• Written instruction A
Translate into Spanish this sentence from the benchmark snapshots page: "Use this to understand reasonable performance bands before planning experiments."
• Written instruction B
On the benchmark snapshots page, which model is listed as SOTA for Diving48, and with what Top-1 score?
• Written instruction C
Continue the benchmark snapshots page past its final table row.

-- start Document --

Benchmark Snapshots¶

High-level view of representative baselines and state-of-the-art (SOTA) models for key datasets. Use this to understand reasonable performance bands before planning experiments. Last updated: 2026-Q1.

Vision Datasets¶

Dataset	Metric	Baseline (paper)	SOTA (2025+)	Notes
Kinetics-700	Top-1	SlowFast R101 (65.7)	InternVideo2-6B (85.4)	Foundation model pretraining now dominant; pure RGB.
UCF-101	Top-1	Two-Stream (88.0)	VideoMAE V2-g (99.6)	Near-saturated; mainly used for pretraining validation.
HMDB-51	Top-1	IDT+FV (61.7)	VideoMAE V2-g (88.1)	Harder than UCF-101 due to viewpoint/scene variation.
ActivityNet	mAP	TSN (89.0)	InternVideo2 (93.2)	Temporal proposals + classification; untrimmed videos.
AVA	mAP @0.5	SlowFast R101 (24.5)	VideoMAEv2 + MViTv2 (42.6)	Spatio-temporal; person-level detection required.
NTU RGB+D 120	CS Top-1	Shift-GCN (85.9)	InfoGCN (93.0)	Cross-setup SOTA trails by ~2 points; skeleton methods lead.
Something-Something V2	Top-1	TSM (63.4)	InternVideo2 (77.1)	Temporal reasoning critical; longer clips help.
FineGym	Event Top-1	TSM hierarchy (86.2)	UniFormerV2-L (90.4)	Hierarchical loss required; pose priors help on sub-actions.
Moments in Time	Top-1	TSN (25.3)	InternVideo2 (48.8)	Extreme class diversity; multi-label noise present.
Diving48	Top-1	TSN (35.1)	VideoMAE V2 (88.7)	Fine-grained temporal structure; no appearance shortcut.
Toyota Smarthome	CS Top-1	I3D (54.8)	MS-G3D (73.2)	Cross-view generalization is the hard evaluation.

Skeleton & Mocap¶

Dataset	Metric	Baseline	SOTA (2025+)	Notes
NTU RGB+D 60	CS Top-1	ST-GCN (81.5)	InfoGCN (93.0)	Foundation dataset for skeleton-based action recognition.
AMASS	MPJPE	VPoser prior (70 mm)	MotionDiffuse (42 mm)	Generative diffusion models dominate long sequence synthesis.
Human3.6M	MPJPE	Martinez et al. (67.5 mm)	MotionBERT (37.2 mm)	Report protocol matters; leaderboard splits differ by joints.
BABEL	Seg. mIOU	Transformer baseline (77.1)	MotionBERT (84.3)	Text-aligned supervision improves segmentation + retrieval.

-- end Document --
-- start Given records --

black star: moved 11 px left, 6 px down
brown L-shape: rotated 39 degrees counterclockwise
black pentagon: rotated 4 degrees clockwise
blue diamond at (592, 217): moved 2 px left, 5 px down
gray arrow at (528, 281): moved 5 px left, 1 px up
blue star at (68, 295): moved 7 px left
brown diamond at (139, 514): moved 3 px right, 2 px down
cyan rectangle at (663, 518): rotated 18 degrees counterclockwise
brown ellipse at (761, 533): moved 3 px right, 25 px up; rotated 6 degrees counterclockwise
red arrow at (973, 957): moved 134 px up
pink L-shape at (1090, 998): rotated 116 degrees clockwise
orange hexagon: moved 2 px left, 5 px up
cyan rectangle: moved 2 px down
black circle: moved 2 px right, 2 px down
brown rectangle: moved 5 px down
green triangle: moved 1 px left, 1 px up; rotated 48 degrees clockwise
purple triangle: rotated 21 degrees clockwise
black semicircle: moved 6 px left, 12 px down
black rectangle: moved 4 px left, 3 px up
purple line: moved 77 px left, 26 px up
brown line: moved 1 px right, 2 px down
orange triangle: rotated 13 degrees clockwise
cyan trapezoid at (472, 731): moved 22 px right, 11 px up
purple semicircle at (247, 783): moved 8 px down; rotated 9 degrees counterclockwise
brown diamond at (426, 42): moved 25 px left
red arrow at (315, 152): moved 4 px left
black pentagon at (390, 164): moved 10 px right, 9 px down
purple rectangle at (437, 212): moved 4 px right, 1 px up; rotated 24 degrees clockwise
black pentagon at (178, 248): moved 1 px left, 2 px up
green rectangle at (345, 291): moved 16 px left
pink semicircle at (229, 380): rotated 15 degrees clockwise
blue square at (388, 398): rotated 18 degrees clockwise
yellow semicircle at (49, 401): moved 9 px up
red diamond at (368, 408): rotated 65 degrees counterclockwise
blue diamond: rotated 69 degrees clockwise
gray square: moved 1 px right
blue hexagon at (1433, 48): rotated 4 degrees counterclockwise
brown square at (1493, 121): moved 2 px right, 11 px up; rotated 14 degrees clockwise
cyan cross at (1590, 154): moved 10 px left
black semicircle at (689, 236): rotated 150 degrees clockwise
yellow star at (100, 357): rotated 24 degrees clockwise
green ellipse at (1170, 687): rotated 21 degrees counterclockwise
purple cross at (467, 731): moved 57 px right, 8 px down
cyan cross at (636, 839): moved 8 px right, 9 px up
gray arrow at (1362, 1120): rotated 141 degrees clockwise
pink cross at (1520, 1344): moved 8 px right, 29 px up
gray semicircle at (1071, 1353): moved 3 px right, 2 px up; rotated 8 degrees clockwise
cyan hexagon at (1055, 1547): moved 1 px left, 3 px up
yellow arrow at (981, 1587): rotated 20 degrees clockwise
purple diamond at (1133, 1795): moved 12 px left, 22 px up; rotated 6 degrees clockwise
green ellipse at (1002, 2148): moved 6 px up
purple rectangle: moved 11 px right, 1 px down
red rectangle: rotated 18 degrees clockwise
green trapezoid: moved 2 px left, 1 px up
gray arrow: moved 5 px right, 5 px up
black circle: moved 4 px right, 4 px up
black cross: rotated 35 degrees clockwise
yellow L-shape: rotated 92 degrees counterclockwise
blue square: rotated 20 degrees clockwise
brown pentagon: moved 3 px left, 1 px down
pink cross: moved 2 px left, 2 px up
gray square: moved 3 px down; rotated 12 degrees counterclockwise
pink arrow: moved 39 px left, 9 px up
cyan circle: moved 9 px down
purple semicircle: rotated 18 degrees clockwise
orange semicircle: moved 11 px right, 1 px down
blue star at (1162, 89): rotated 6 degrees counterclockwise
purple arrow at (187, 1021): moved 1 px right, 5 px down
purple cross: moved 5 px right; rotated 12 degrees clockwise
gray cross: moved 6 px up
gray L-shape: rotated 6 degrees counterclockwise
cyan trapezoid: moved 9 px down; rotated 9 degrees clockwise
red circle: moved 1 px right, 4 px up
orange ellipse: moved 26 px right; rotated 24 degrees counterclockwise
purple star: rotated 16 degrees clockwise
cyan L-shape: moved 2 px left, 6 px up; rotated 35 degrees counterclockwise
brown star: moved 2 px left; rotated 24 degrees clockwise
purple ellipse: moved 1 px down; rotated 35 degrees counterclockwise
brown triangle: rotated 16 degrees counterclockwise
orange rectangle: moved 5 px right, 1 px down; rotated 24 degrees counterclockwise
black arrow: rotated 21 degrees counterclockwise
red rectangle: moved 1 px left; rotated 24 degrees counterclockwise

-- end Given records --

• Exercise response A
Use esto para entender rangos razonables de rendimiento antes de planificar experimentos.

• Exercise response B
VideoMAE V2, with a Top-1 of 88.7.

• Exercise response C
TotalCapture	MPJPE	TotalCapture baseline (19 mm)	PoseFormerV3D (13.6 mm)	Multi-view fusion with transformer aggregation leads.
PKU-MMD	mAP	ST-GCN (93.7)	FR-Head (96.2)	Phase II (cross-subject) is the harder split.

Wearable Sensors¶

Dataset	Metric	Baseline	SOTA (2025+)	Notes
UCI-HAR	Accuracy	SVM (96.0)	UniHAR (97.5)	Near-saturated; 6 basic activities, smartphone only.
PAMAP2	Accuracy	DeepConvLSTM (94.2)	HARFormer (96.8)	Domain augmentation (SpecAugment, jitter) helps >1 point.
WISDM	Accuracy	Random Forest (91.7)	SelfHAR (96.1)	Subject splits matter; report LOSO + random for comparability.
HAPT	Accuracy	SVM (96.3)	MetaSenseNet (97.5)	Postural transitions remain hardest; model F1 in addition to accuracy.
RealWorld HAR	F1	Position-aware (86.7)	AdaHAR (92.4)	Evaluate across device placements; cross-location generalization critical.
OPPORTUNITY	F1 (Gestures)	DeepConvLSTM (70.1)	CPM-Net (77.8)	Data imbalance; class-weighted losses still recommended.

Multimodal & Egocentric¶

Dataset	Metric	Baseline	SOTA (2025+)	Notes
EPIC-Kitchens-100	Action mAP	TSN RGB+Flow (38.9)	InternVideo2 (52.6)	Multi-modal (audio/text) pretraining narrows gap.
Ego4D	Recall@5 (Episodic)	CLIP retrieval (25.4)	EgoVLP v2 (42.3)	Foundation models fine-tuned on ego data lead.
Charades	mAP	Two-Stream I3D (32.9)	InternVideo2 (52.8)	Consider multi-label calibration for threshold selection.
Ego-Exo4D	Top-1 (Cross-view)	Baseline (46.5)	CrossFormer++ (57.4)	Joint ego-exo transformers are emerging; numbers moving fast.

Using This Table¶

Cite the relevant paper when referencing SOTA metrics; numbers change quickly.
Reproduce baselines with provided configs in tools/ (planned) to validate reproducibility.
Open an issue tagged type:benchmark when updating numbers, including validation logs or leaderboard links.